Images from external sources require processing before upload to Bitrix:

  • Resize — source provides 4000×3000 image, but catalog needs max 1200×1200. Use \Bitrix\Main\File\Image\Imagick or GD for resizing before upload.
  • Format — converting WebP to JPEG if Bitrix is configured without WebP support.
  • Watermarks — removal is impossible without quality loss, but can be cropped out if in corner.
  • Duplicates — one product with five identical photos. Comparison by file md5 before upload.

Pre-import validation

Transformed data must be validated before writing to info block:

Field Rule Action on violation
NAME Not empty, 3–255 characters Skip element, log
XML_ID Unique, not empty Skip (duplicate)
PRICE Number > 0 Set to 0, mark for review
SECTION_ID Existing section Place in "No category"
PREVIEW_PICTURE File exists, size < 10 MB Import without image

Validation is implemented as a separate pipeline stage — between transformation and import.
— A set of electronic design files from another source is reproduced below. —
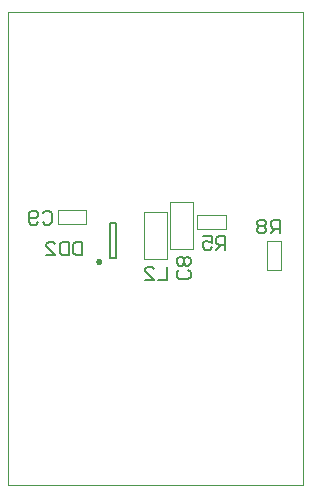
<source format=gbo>
%FSTAX43Y43*%
%MOMM*%
%SFA1B1*%

%IPPOS*%
%ADD24C,0.100000*%
%ADD37C,0.250000*%
%ADD40C,0.200000*%
%ADD42C,0.152000*%
%LNopengrab_ctrl-1*%
%LPD*%
G54D24*
X0104194Y0072062D02*
X0106644D01*
X0104194Y0073262D02*
X0106644D01*
X0104194Y0072062D02*
Y0073262D01*
X0106644Y0072062D02*
Y0073262D01*
X0111546Y0069124D02*
X0113496D01*
X0111546Y0073074D02*
X0113496D01*
X0111546Y0069124D02*
Y0073074D01*
X0113496Y0069124D02*
Y0073074D01*
X0113724Y0073924D02*
X0115674D01*
X0113724Y0069974D02*
X0115674D01*
Y0073924*
X0113724Y0069974D02*
Y0073924D01*
X0118455Y0071662D02*
Y0072862D01*
X0116005Y0071662D02*
Y0072862D01*
X0118455*
X0116005Y0071662D02*
X0118455D01*
X0121899Y0070599D02*
X0123099D01*
X0121899Y0068149D02*
X0123099D01*
X0121899D02*
Y0070599D01*
X0123099Y0068149D02*
Y0070599D01*
X0099999Y0089999D02*
X0124999D01*
Y0049999D02*
Y0089999D01*
X0099999Y0049999D02*
X0124999D01*
X0099999D02*
Y0089999D01*
G54D37*
X0107793Y0068885D02*
D01*
X0107793Y0068894*
X0107792Y0068903*
X0107791Y0068911*
X0107789Y006892*
X0107786Y0068928*
X0107783Y0068936*
X0107779Y0068944*
X0107774Y0068952*
X010777Y0068959*
X0107764Y0068966*
X0107758Y0068972*
X0107752Y0068978*
X0107745Y0068984*
X0107738Y0068989*
X0107731Y0068994*
X0107723Y0068998*
X0107715Y0069001*
X0107707Y0069004*
X0107699Y0069007*
X010769Y0069009*
X0107682Y006901*
X0107673Y006901*
X0107664*
X0107655Y006901*
X0107647Y0069009*
X0107638Y0069007*
X010763Y0069004*
X0107622Y0069001*
X0107614Y0068998*
X0107606Y0068994*
X0107599Y0068989*
X0107592Y0068984*
X0107585Y0068978*
X0107579Y0068972*
X0107573Y0068966*
X0107567Y0068959*
X0107562Y0068952*
X0107558Y0068944*
X0107554Y0068936*
X0107551Y0068928*
X0107548Y006892*
X0107546Y0068911*
X0107545Y0068903*
X0107544Y0068894*
X0107543Y0068885*
X0107544Y0068877*
X0107545Y0068868*
X0107546Y006886*
X0107548Y0068851*
X0107551Y0068843*
X0107554Y0068835*
X0107558Y0068827*
X0107562Y0068819*
X0107567Y0068812*
X0107573Y0068805*
X0107579Y0068799*
X0107585Y0068793*
X0107592Y0068787*
X0107599Y0068782*
X0107606Y0068777*
X0107614Y0068773*
X0107622Y006877*
X010763Y0068767*
X0107638Y0068764*
X0107647Y0068762*
X0107655Y0068761*
X0107664Y0068761*
X0107673*
X0107682Y0068761*
X010769Y0068762*
X0107699Y0068764*
X0107707Y0068767*
X0107715Y006877*
X0107723Y0068773*
X0107731Y0068777*
X0107738Y0068782*
X0107745Y0068787*
X0107752Y0068793*
X0107758Y0068799*
X0107764Y0068805*
X010777Y0068812*
X0107774Y0068819*
X0107779Y0068827*
X0107783Y0068835*
X0107786Y0068843*
X0107789Y0068851*
X0107791Y006886*
X0107792Y0068868*
X0107793Y0068877*
X0107793Y0068885*
G54D40*
X0109118Y0069185D02*
Y0072185D01*
X0108618Y0069185D02*
Y0072185D01*
X0109118*
X0108618Y0069185D02*
X0109118D01*
G54D42*
X0122986Y0071297D02*
Y0072439D01*
X0122414*
X0122224Y0072249*
Y0071868*
X0122414Y0071678*
X0122986*
X0122605D02*
X0122224Y0071297D01*
X0121843Y0072249D02*
X0121653Y0072439D01*
X0121272*
X0121081Y0072249*
Y0072059*
X0121272Y0071868*
X0121081Y0071678*
Y0071487*
X0121272Y0071297*
X0121653*
X0121843Y0071487*
Y0071678*
X0121653Y0071868*
X0121843Y0072059*
Y0072249*
X0121653Y0071868D02*
X0121272D01*
X0118399Y0069899D02*
Y0071042D01*
X0117828*
X0117637Y0070851*
Y007047*
X0117828Y007028*
X0118399*
X0118018D02*
X0117637Y0069899D01*
X0116495Y0071042D02*
X0117256D01*
Y007047*
X0116875Y0070661*
X0116685*
X0116495Y007047*
Y0070089*
X0116685Y0069899*
X0117066*
X0117256Y0070089*
X0113499Y0068442D02*
Y0067299D01*
X0112737*
X0111595D02*
X0112356D01*
X0111595Y0068061*
Y0068251*
X0111785Y0068442*
X0112166*
X0112356Y0068251*
X0106299Y0070542D02*
Y0069399D01*
X0105728*
X0105537Y0069589*
Y0070351*
X0105728Y0070542*
X0106299*
X0105156D02*
Y0069399D01*
X0104585*
X0104395Y0069589*
Y0070351*
X0104585Y0070542*
X0105156*
X0103252Y0069399D02*
X0104014D01*
X0103252Y0070161*
Y0070351*
X0103442Y0070542*
X0103823*
X0104014Y0070351*
X0102937Y0072951D02*
X0103128Y0073142D01*
X0103509*
X0103699Y0072951*
Y0072189*
X0103509Y0071999*
X0103128*
X0102937Y0072189*
X0102556D02*
X0102366Y0071999D01*
X0101985*
X0101795Y0072189*
Y0072951*
X0101985Y0073142*
X0102366*
X0102556Y0072951*
Y0072761*
X0102366Y007257*
X0101795*
X011527Y0068158D02*
X0115461Y0067967D01*
Y0067586*
X011527Y0067396*
X0114508*
X0114318Y0067586*
Y0067967*
X0114508Y0068158*
X011527Y0068539D02*
X0115461Y0068729D01*
Y006911*
X011527Y00693*
X011508*
X0114889Y006911*
X0114699Y00693*
X0114508*
X0114318Y006911*
Y0068729*
X0114508Y0068539*
X0114699*
X0114889Y0068729*
X011508Y0068539*
X011527*
X0114889Y0068729D02*
Y006911D01*
M02*
</source>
Elements failing validation go to separate parser_rejected table with rejection reason.

Transformation configuration

Transform rules must be configurable, not hardcoded in code. Config format:

$transformRules = [
    'NAME' => [
        ['type' => 'trim'],
        ['type' => 'mb_title_case'],
        ['type' => 'max_length', 'value' => 255],
    ],
    'PRICE' => [
        ['type' => 'extract_number'],
        ['type' => 'multiply', 'value' => 1.2],  // 20% markup
        ['type' => 'round', 'value' => 2],
    ],
    'PROPERTY_WEIGHT' => [
        ['type' => 'extract_number'],
        ['type' => 'convert_unit', 'from' => 'kg', 'to' => 'g'],
    ],
];

Each rule is a separate transformer function. Rule chain is applied sequentially. This allows changing transform logic without modifying parser code.